For inductive biases + environments, I do think controlling those appropriately would be useful and I would view that as an example of (1) in my previous comment.
I like the addition of the pseudo-equivalences; the graph seems a lot more accurate as a representation of my views once that’s done.
I’m not too keen on (2) since I don’t expect mesa objectives to exist in the relevant sense. For (1), I’d note that we need to get it right on the situations that actually happen, rather than all situations. We can also have systems that only need to work for the next N timesteps, after which they are retrained again given our new understanding of the world; this effectively limits how much distribution shift can happen. Then we could do some combination of the following:
Build neural net theory. We currently have a very poor understanding of why neural nets work; if we had a better understanding it seems plausible we could have high confidence in when a neural net would generalize correctly. (I’m imagining that neural net theory goes from how-I-imagine-physics-looked before Newton, and the same after Newton.)
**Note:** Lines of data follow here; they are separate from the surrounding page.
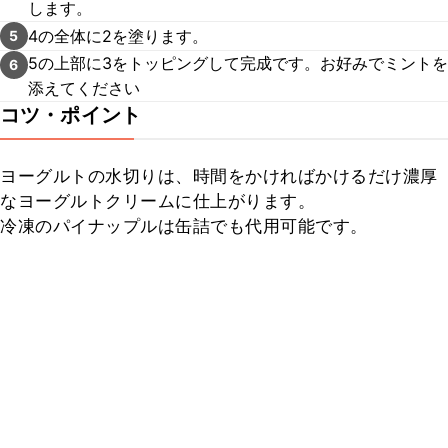
します。
4の全体に2を塗ります。
5
5の上部に3をトッピングして完成です。お好みでミントを
6
添えてください
コツ・ポイント
ヨーグルトの水切りは、時間をかければかけるだけ濃厚
なヨーグルトクリームに仕上がります。

冷凍のパイナップルは缶詰でも代用可能です。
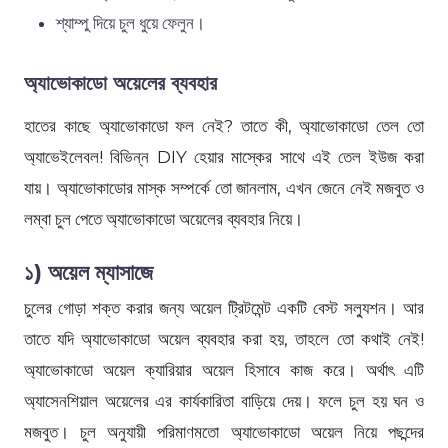
শ্যাম্পু দিয়ে চুল ধুয়ে ফেলুন।
অ্যাভোকাডো অয়েলের ব্যবহার
হাতের কাছে অ্যাভোকাডো ফল নেই? তাতে কী, অ্যাভোকাডো তেল তো
অ্যাভেইলেবল! বিভিন্ন DIY হেয়ার মাস্কের সাথে এই তেল ইউজ করা
যায়। অ্যাভোকাডোর মাস্ক সম্পর্কে তো জানলাম, এখন জেনে নেই মজবুত ও
লম্বা চুল পেতে অ্যাভোকাডো অয়েলের ব্যবহার নিয়ে।
১) অয়েল ম্যাসাজে
চুলের গোড়া শক্ত করার জন্য অয়েল ট্রিটমেন্ট একটি বেস্ট সল্যুশন। আর
তাতে যদি অ্যাভোকাডো অয়েল ব্যবহার করা হয়, তাহলে তো কথাই নেই!
অ্যাভোকাডো অয়েল ক্যারিয়ার অয়েল হিসাবে কাজ করে। অর্থাৎ এটি
অ্যাসেনশিয়াল অয়েলের এর কার্যকারিতা বাড়িয়ে দেয়। ফলে চুল হয় ঘন ও
মজবুত। চুল অনুযায়ী পরিমাণমতো অ্যাভোকাডো অয়েল নিয়ে পছন্দের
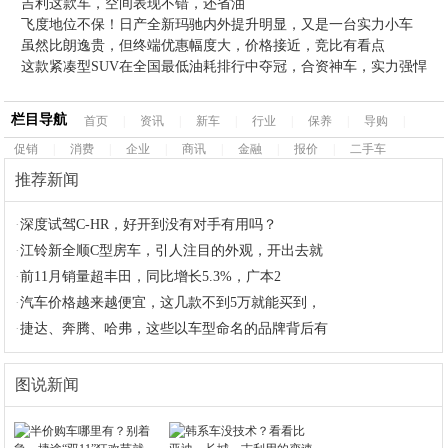
吉利这款车，空间表现不错，还省油
飞度地位不保！日产全新玛驰内外提升明显，又是一台实力小车
虽然比朗逸贵，但终端优惠幅度大，价格接近，竞比有看点
这款紧凑型SUV在全国最低油耗排行中夺冠，合资神车，实力强悍
栏目导航
首页
|
资讯
|
新车
|
行业
|
保养
|
导购
|
促销
|
消费
|
企业
|
商讯
|
金融
|
报价
|
二手车
推荐新闻
·
深度试驾C-HR，好开到没有对手有用吗？
·
江铃新全顺C型房车，引人注目的外观，开出去就
·
前11月销量超丰田，同比增长5.3%，广本2
·
汽车价格越来越便宜，这几款不到5万就能买到，
·
捷达、奔腾、哈弗，这些以车型命名的品牌背后有
图说新闻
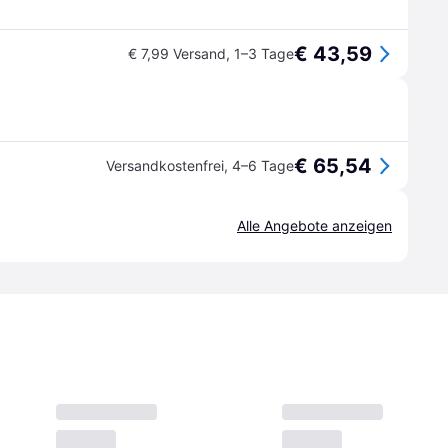
€ 43,59
€ 7,99 Versand
,
1–3 Tage
€ 65,54
Versandkostenfrei
,
4–6 Tage
Alle Angebote anzeigen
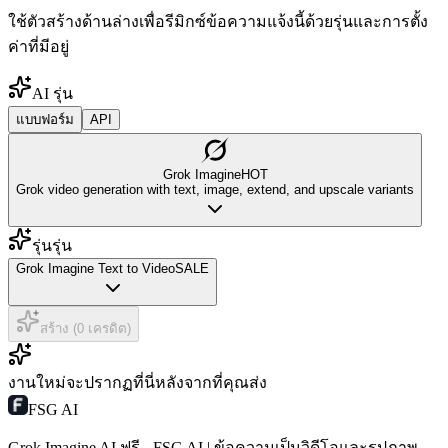
ใช้ตัวสร้างด้านล่างเพื่อรีมิกซ์ข้อความแจ้งนี้ด้วยรุ่นและการตั้ง
ค่าที่มีอยู่
AI รุ่น
แบบฟอร์ม
API
Grok Imagine
HOT
Grok video generation with text, image, extend, and upscale variants
รุ่นรุ่น
Grok Imagine Text to Video
SALE
สร้าง (0 เครดิต)
งานใหม่จะปรากฏที่นี่หลังจากที่คุณส่ง
FSG AI
Grok Imagine AI ฟรี - FSG AI | ข้อความเป็นวิดีโอและรูปภาพ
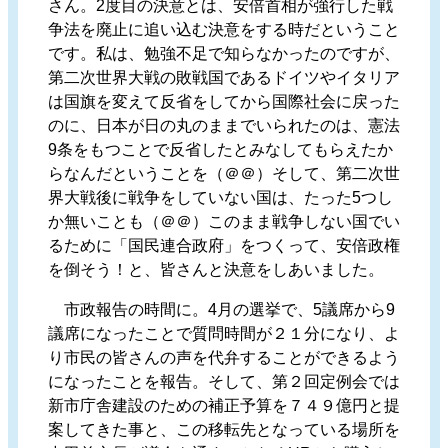
さん。2度目の決意とは、安倍首相が強行した戦
争法を廃止に追い込む決意をする時だということ
です。私は、勉強不足で知らなかったのですが、
第二次世界大戦の敗戦国であるドイツやイタリア
は国旗を変えて反省をしてから国際社会に戻った
のに、日本が日の丸のままでいられたのは、憲法
9条をもつことで反省したとみなしてもらえたか
らなんだということを（＠＠）そして、第二次世
界大戦後に戦争をしていない国は、たった5つし
か無いことも（＠＠）このまま戦争しない国でい
るために「国民連合政府」をつくって、安倍政権
を倒そう！と、皆さんと決意をしあいました。
市政報告の時間に。4月の選挙で、5議席から9
議席になったことで質問時間が２１分になり、よ
り市民の皆さんの声を代弁することができるよう
になったことを報告。そして、第２回定例会では
新市庁舎建設のための補正予算を７４９億円と提
案してきた事と、この移転先となっている場所を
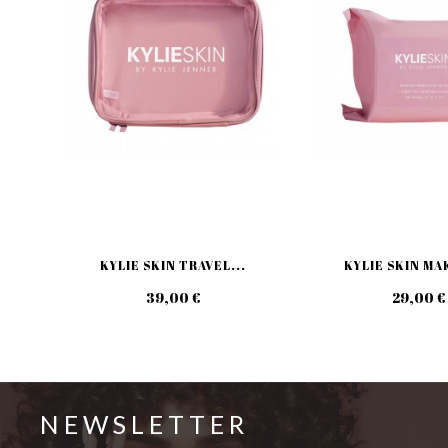
KYLIE SKIN TRAVEL...
KYLIE SKIN MA
39,00 €
29,00 €
NEWSLETTER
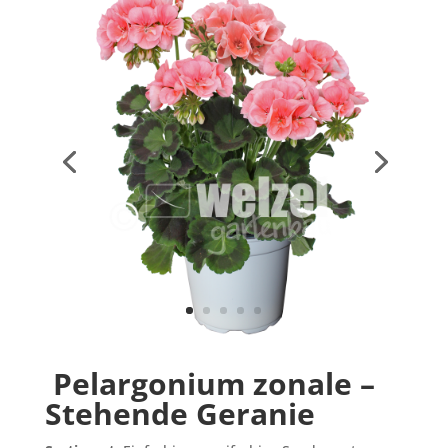
Pelargonium zonale –
Stehende Geranie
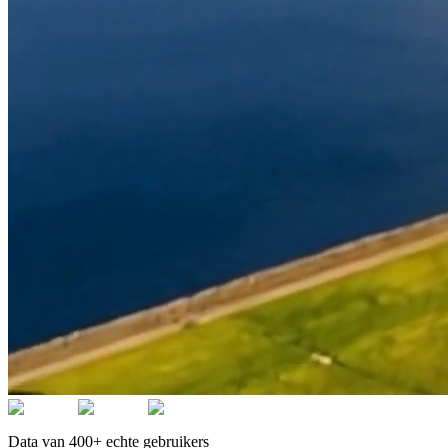
Data van 400+ echte gebruikers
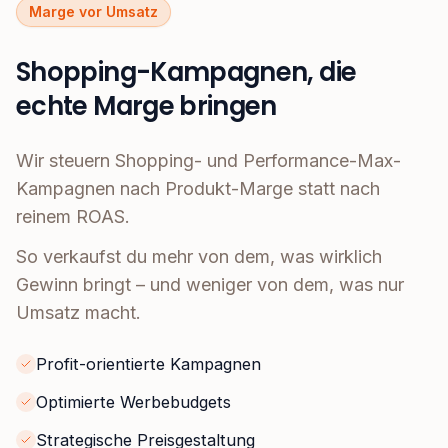
Marge vor Umsatz
Shopping-Kampagnen, die
echte Marge bringen
Wir steuern Shopping- und Performance-Max-
Kampagnen nach Produkt-Marge statt nach
reinem ROAS.
So verkaufst du mehr von dem, was wirklich
Gewinn bringt – und weniger von dem, was nur
Umsatz macht.
Profit-orientierte Kampagnen
Optimierte Werbebudgets
Strategische Preisgestaltung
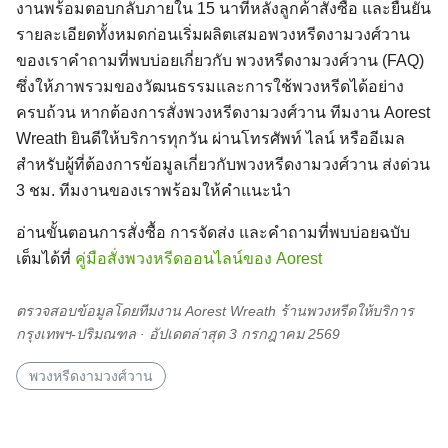
งานพร้อมตอบกลับภายใน 15 นาทีหลังลูกค้าสั่งซื้อ และยืนยัน
รายละเอียดทั้งหมดก่อนเริ่มผลิตเสมอพวงหรีดงามวงศ์วาน
ของเราคำถามที่พบบ่อยเกี่ยวกับ พวงหรีดงามวงศ์วาน (FAQ)
ซึ่งให้ภาพรวมของวัฒนธรรมและการใช้พวงหรีดได้อย่าง
ครบถ้วน หากต้องการสั่งพวงหรีดงามวงศ์วาน ทีมงาน Aorest
Wreath ยินดีให้บริการทุกวัน ผ่านโทรศัพท์ ไลน์ หรืออีเมล
Search
Search
for:
สำหรับผู้ที่ต้องการข้อมูลเกี่ยวกับพวงหรีดงามวงศ์วาน ส่งด่วน
3 ชม. ทีมงานของเราพร้อมให้คำแนะนำ
อ่านขั้นตอนการสั่งซื้อ การจัดส่ง และคำถามที่พบบ่อยฉบับ
เต็มได้ที่
คู่มือสั่งพวงหรีดออนไลน์ของ Aorest
ตรวจสอบข้อมูลโดยทีมงาน Aorest Wreath ร้านพวงหรีดให้บริการ
กรุงเทพฯ-ปริมณฑล · อัปเดตล่าสุด 3 กรกฎาคม 2569
พวงหรีดงามวงศ์วาน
Use techniques like adversarial training to “robustify” the model against moderate distribution shifts (which might be sufficient to work for the next N timesteps, after which you “robustify” again).
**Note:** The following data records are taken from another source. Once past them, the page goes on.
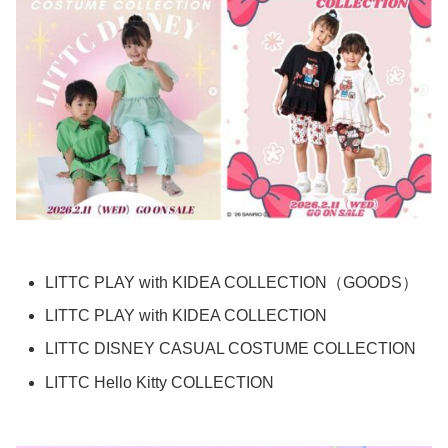
LITTC PLAY with KIDEA COLLECTION（GOODS）
LITTC PLAY with KIDEA COLLECTION
LITTC DISNEY CASUAL COSTUME COLLECTION
LITTC Hello Kitty COLLECTION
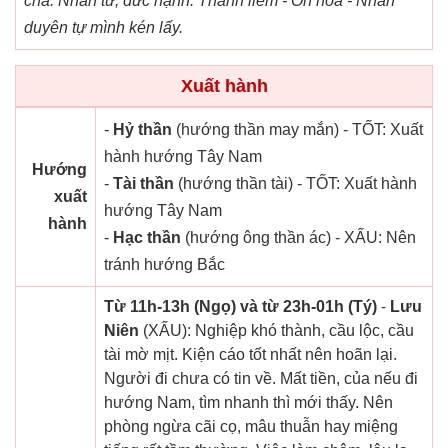
cha. Nhân từ, đức hạnh. Thanh liêm - Ôn hòa - Nhân
duyên tự mình kén lấy.
Xuất hành
-
Hỷ thần
(hướng thần may mắn) - TỐT: Xuất
hành hướng Tây Nam
Hướng
-
Tài thần
(hướng thần tài) - TỐT: Xuất hành
xuất
hướng Tây Nam
hành
-
Hạc thần
(hướng ông thần ác) - XẤU: Nên
tránh hướng Bắc
Từ 11h-13h (Ngọ) và từ 23h-01h (Tý)
-
Lưu
Niên
(XẤU): Nghiệp khó thành, cầu lộc, cầu
tài mờ mịt. Kiện cáo tốt nhất nên hoãn lại.
Người đi chưa có tin về. Mất tiền, của nếu đi
hướng Nam, tìm nhanh thì mới thấy. Nên
phòng ngừa cãi cọ, mâu thuẫn hay miệng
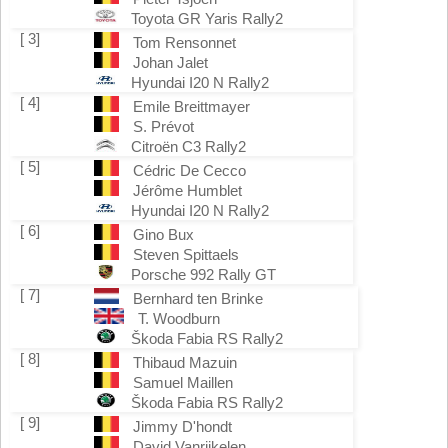
Toyota GR Yaris Rally2
[ 3]
Tom Rensonnet
Johan Jalet
Hyundai I20 N Rally2
[ 4]
Emile Breittmayer
S. Prévot
Citroën C3 Rally2
[ 5]
Cédric De Cecco
Jérôme Humblet
Hyundai I20 N Rally2
[ 6]
Gino Bux
Steven Spittaels
Porsche 992 Rally GT
[ 7]
Bernhard ten Brinke
T. Woodburn
Škoda Fabia RS Rally2
[ 8]
Thibaud Mazuin
Samuel Maillen
Škoda Fabia RS Rally2
[ 9]
Jimmy D'hondt
David Vanrijkelen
Make these techniques work better through interpretability / transparency.
Use checks and balances. For example, if multiple generalizations are possible, train an ensemble of models and only do something if they all agree on it. Or train an actor agent combined with an overseer agent that has veto power over all actions. Or an ensemble of actors, each of which oversees the other actors and has veto power over them.
These aren’t “clean”, in the sense that you don’t get a nice formal guarantee at the end that your AI system is going to (try to) do what you want in all situations, but I think getting an actual literal guarantee is pretty doomed anyway (among other things, it seems hard to get a definition for “all situations” that avoids the no-free-lunch theorem, though I suppose you could get a probabilistic definition based on the simplicity prior).
But it seems to me that there’s something missing in terms of acceptability.
The definition of “objective robustness” I used says “aligns with the base objective” (including off-distribution). But I think this isn’t an appropriate representation of your approach. Rather, “objective robustness” has to be defined something like “generalizes acceptably”. Then, ideas like adversarial training and checks and balances make sense as a part of the story.
WRT your suggestions, I think there’s a spectrum from “clean” to “not clean”, and the ideas you propose could fall at multiple points on that spectrum (depending on how they are implemented, how much theory backs them up, etc). So, yeah, I favor “cleaner” ideas than you do, but that doesn’t rule out this path for me.
Yeah, strong +1.
Great! I feel like we’re making progress on these basic definitions.
Same, but how optimistic are you that we could figure out how to shape the motivations or internal “goals” (much more loosely defined than “mesa-objective”) of our models via influencing the training objective/reward, the inductive biases of the model, the environments they’re trained in, some combination of these things, etc.?
Yup, if you want “clean,” I agree that you’ll have to either assume a distribution over possible inputs, or identify a perturbation set over possible test environments to avoid NFL.
That seems great, e.g. I think by far the best thing you can do is to make sure that you finetune using a reward function / labeling process that reflects what you actually want (i.e. what people typically call “outer alignment”). I probably should have mentioned that too, I was taking it as a given but I really shouldn’t have.
For inductive biases + environments, I do think controlling those appropriately would be useful and I would view that as an example of (1) in my previous comment.